Exosomes: Emerging Modulators of Pancreatic Cancer Drug Resistance
Round 1
Reviewer 1 Report
The review describes therapeutic approaches that are currently used for therapy of pancreatic cancer (PaC) and the role of the exosomes in carcinogenesis and pathogenesis of PaC, including its chemoresistance. In general, the review is well-written and requires minor editing of English language.
I have the following suggestions and concerns regarding this manuscript.
1) nab-paclitaxel (line 10) should be defined as the nano-patricle albumin bound paclitaxel.
2) The authors have to show the precise names of the drugs used for PaC therapy (lines 59-60). The named them as the "other drugs" which is not appropriate.
3) Similarly, it's an important to show the unique features of patient-derived exosomes that are different from exosomes derived form healthy subjects, as was referred in 24 (the lines 134-135 and 138-139, as well).
4) The authors included ABCG2 transporter to the MRP-based family, which is not correct. MRP-related proteins differ from ABCG2 family. Similarly MRP inhibitors differ from the chemicals that block the activity of ABCG2 transporter (lines 360-261, ref 71)
5) I suggest to supplement the manuscript with the Table which illustrates the most potent and well-described exosome-related regulators of PaC chemoresistance with a brief description of their molecular mode of action.
The manuscript requires minor editing of English Language.
Author Response
Reviewer #1
The review describes therapeutic approaches that are currently used for therapy of pancreatic cancer (PaC) and the role of the exosomes in carcinogenesis and pathogenesis of PaC, including its chemoresistance. In general, the review is well-written and requires minor editing of English language.
I have the following suggestions and concerns regarding this manuscript.
1) nab-paclitaxel (line 10) should be defined as the nano-particle albumin bound paclitaxel.
We sincerely thank the reviewer for this clarification. We modified as suggested (lines 19).
2) The authors have to show the precise names of the drugs used for PaC therapy (lines 59-60). The named them as the "other drugs" which is not appropriate.
We now added the new drugs (lines 67-68).
3) Similarly, it's an important to show the unique features of patient-derived exosomes that are different from exosomes derived from healthy subjects, as was referred in 24 (the lines 134-135 and 138-139, as well).
We agree with the reviewer's observation and have scrutinized this matter. Please see lines 146-175.
4) The authors included ABCG2 transporter to the MRP-based family, which is not correct. MRP-related proteins differ from ABCG2 family. Similarly, MRP inhibitors differ from the chemicals that block the activity of ABCG2 transporter (lines 360-261, ref 71).
We apologize with the reviewer and modify this mistake (lines 397-414).
5) I suggest to supplement the manuscript with the Table which illustrates the most potent and well-described exosome-related regulators of PaC chemoresistance with a brief description of their molecular mode of action.
We accepted the reviewer suggestion and added a Tab1 (Table1) that briefly resume the most important and known exosomes-related regulators of Gemcitabine resistance in PaC cells and their mechanism of action.

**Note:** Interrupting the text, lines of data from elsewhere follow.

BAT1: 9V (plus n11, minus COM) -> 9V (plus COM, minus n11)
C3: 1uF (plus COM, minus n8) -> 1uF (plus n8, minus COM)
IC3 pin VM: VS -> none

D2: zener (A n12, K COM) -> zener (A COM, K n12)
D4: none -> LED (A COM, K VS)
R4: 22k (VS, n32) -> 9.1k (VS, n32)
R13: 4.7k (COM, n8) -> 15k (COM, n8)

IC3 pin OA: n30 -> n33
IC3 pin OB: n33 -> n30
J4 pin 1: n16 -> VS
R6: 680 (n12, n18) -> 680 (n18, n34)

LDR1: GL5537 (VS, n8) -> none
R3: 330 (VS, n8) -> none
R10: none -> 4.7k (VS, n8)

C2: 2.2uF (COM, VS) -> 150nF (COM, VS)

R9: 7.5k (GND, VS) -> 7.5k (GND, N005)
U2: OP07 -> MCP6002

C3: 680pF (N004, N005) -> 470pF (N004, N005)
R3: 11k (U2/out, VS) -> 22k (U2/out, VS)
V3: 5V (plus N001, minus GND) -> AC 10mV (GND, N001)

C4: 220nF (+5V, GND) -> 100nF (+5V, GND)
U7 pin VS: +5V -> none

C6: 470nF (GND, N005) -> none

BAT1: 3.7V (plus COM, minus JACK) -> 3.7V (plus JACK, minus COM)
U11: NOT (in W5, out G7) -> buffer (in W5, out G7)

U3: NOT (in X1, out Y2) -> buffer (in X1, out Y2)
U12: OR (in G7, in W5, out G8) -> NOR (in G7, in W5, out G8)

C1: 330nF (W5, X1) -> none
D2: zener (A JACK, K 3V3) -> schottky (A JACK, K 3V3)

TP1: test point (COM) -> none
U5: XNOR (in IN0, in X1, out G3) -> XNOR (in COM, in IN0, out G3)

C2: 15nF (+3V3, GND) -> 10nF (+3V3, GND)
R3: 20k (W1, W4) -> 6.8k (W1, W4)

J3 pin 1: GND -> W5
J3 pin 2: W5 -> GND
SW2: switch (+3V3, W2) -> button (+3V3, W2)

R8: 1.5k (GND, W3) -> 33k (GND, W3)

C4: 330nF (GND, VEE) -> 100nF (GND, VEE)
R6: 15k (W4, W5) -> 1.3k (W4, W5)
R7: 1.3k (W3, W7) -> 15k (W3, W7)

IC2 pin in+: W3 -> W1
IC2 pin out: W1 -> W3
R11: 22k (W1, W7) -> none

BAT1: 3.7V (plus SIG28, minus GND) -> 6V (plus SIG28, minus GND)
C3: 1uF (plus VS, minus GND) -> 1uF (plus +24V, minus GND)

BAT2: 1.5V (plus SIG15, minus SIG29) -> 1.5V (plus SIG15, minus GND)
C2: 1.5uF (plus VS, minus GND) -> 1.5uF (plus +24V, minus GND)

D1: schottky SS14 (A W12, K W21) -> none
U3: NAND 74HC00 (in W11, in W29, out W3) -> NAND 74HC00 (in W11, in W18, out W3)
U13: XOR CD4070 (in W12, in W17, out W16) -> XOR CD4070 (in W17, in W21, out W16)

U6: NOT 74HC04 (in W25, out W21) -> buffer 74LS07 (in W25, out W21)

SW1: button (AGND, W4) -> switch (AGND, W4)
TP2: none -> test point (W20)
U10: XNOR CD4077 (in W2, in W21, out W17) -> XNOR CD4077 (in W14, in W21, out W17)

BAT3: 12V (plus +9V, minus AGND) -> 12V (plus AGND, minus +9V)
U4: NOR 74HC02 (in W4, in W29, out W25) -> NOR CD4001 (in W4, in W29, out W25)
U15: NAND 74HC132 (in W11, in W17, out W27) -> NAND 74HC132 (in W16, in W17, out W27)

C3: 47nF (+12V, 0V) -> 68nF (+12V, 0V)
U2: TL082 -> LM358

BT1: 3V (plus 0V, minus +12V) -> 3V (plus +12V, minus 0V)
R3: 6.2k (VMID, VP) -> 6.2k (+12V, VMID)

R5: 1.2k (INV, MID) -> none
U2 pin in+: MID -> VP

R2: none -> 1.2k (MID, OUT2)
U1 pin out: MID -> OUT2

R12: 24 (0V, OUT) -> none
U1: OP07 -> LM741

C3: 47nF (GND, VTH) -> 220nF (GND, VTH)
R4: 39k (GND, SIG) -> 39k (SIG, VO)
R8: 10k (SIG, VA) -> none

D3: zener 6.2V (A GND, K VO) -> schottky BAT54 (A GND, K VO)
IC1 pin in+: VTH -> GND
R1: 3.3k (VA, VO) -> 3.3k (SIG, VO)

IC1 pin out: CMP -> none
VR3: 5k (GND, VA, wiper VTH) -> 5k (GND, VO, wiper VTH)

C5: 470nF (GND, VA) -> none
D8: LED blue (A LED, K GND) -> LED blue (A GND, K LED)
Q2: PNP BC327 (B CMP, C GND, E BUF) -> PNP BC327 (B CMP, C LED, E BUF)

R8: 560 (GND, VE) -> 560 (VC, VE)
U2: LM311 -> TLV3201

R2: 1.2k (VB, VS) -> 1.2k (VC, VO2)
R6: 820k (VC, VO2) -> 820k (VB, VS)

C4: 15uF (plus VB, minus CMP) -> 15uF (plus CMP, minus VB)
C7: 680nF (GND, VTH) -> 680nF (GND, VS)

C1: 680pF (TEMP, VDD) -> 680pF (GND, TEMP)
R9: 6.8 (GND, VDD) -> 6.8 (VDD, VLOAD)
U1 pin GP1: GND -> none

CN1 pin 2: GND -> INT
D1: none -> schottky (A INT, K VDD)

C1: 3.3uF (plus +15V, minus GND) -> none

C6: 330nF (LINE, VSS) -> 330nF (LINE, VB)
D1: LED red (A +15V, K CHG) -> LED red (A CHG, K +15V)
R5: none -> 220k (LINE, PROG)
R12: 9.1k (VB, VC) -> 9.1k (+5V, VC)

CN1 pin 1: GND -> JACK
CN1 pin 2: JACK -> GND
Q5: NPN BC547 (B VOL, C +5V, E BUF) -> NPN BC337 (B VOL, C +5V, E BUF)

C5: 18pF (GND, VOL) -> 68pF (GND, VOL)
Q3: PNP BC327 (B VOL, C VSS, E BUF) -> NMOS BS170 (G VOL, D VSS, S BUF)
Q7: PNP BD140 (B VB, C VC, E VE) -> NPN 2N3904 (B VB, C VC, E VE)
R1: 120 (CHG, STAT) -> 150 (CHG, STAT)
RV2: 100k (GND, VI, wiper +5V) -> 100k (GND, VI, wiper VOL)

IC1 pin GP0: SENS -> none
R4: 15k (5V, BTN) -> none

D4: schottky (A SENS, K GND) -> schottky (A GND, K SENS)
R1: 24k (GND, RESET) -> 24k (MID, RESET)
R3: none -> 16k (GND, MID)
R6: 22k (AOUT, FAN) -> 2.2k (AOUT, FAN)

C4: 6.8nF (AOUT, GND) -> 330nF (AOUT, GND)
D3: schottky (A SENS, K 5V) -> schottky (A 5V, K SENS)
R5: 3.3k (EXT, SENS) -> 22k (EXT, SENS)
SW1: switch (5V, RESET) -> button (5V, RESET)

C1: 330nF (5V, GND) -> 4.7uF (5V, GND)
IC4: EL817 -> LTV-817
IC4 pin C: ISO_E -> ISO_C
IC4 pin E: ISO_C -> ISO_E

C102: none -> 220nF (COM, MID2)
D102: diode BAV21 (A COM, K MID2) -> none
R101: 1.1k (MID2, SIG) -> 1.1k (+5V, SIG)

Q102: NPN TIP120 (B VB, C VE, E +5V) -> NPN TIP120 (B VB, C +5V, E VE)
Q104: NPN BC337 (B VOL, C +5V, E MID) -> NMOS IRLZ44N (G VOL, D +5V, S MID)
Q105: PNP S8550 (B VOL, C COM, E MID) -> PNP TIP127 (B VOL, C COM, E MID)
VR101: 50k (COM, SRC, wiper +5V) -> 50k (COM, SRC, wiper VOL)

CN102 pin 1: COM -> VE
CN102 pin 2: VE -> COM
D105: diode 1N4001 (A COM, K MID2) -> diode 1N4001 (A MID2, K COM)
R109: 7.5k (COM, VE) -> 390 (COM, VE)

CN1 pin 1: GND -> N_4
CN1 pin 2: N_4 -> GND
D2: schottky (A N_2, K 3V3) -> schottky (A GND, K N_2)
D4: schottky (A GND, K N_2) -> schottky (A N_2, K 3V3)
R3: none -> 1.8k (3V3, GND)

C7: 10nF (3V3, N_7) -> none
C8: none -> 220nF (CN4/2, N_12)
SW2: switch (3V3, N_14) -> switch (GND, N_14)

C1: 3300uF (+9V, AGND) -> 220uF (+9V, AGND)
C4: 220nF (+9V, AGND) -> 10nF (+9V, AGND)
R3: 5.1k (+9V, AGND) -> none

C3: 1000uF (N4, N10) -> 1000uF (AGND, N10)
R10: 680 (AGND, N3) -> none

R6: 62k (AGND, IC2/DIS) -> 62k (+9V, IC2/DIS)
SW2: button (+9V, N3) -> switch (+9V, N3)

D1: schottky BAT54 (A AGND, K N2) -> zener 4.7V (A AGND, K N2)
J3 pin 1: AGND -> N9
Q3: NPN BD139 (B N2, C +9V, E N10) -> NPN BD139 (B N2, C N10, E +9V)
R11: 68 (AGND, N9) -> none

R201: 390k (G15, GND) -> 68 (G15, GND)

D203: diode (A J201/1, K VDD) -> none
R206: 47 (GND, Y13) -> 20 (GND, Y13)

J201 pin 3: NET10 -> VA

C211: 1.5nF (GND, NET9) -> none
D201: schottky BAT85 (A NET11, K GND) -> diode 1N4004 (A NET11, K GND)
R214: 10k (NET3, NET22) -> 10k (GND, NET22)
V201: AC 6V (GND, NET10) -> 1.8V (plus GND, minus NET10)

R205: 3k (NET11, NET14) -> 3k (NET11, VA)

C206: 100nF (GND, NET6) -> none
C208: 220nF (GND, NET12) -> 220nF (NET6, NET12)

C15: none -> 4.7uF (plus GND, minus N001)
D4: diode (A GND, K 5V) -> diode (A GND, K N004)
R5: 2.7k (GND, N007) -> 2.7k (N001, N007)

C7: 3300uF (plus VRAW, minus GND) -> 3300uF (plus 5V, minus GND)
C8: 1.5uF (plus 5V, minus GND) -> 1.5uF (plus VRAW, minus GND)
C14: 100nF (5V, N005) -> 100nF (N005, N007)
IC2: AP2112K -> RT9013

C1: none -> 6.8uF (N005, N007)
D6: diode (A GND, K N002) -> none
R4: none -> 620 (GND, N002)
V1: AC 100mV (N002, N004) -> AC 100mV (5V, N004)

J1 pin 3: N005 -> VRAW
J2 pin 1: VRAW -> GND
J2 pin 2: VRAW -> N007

Author Response File: Author Response.pdf
Reviewer 2 Report
A review by Di Donato et al discusses a role of exosomes in drug resistance of pancreatic cancer cells.
Specific comments:
1. English should be revised throughout the manuscript.
2. Abstract should be written in more convincing and more scientific manner.
3. The Authors highlight a few times in the manuscript that "exosomes are secreted by cancer cells". However, it should be also mentioned that normal cells and non-cancerous cells also release exosomes.
4. Paragraphs 3 and 4 will benefit from figure(s).
5. Figure 2 - letter can be substantially enlarged as there are a lot of free space.
requires revision
Author Response
Reviewer #2
A review by Di Donato et al discusses a role of exosomes in drug resistance of pancreatic cancer cells.
We thank the reviewer for his/her time. In this version, we modified the different critical points as suggested.
Specific comments:
- English should be revised throughout the manuscript.
We modified the English language through the entire manuscript.
- Abstract should be written in more convincing and more scientific manner.
In this version, we completely modified the Abstract.
- The Authors highlight a few times in the manuscript that "exosomes are secreted by cancer cells". However, it should be also mentioned that normal cells and non-cancerous cells also release exosomes.
We agree with the reviewer. In this version we better explain this concept (lines 23-24; 110-112; 178-183).
- Paragraphs 3 and 4 will benefit from figure(s).
We added two new figures (Fig 1 and 2) in this version.
- Figure 2 - letter can be substantially enlarged as there are a lot of free space.
We modified it as indicated by the reviewer.
Author Response File: Author Response.pdf
Round 2
Reviewer 2 Report
Comments have been addressed. However, I still recommend to enlarge the content of the figures.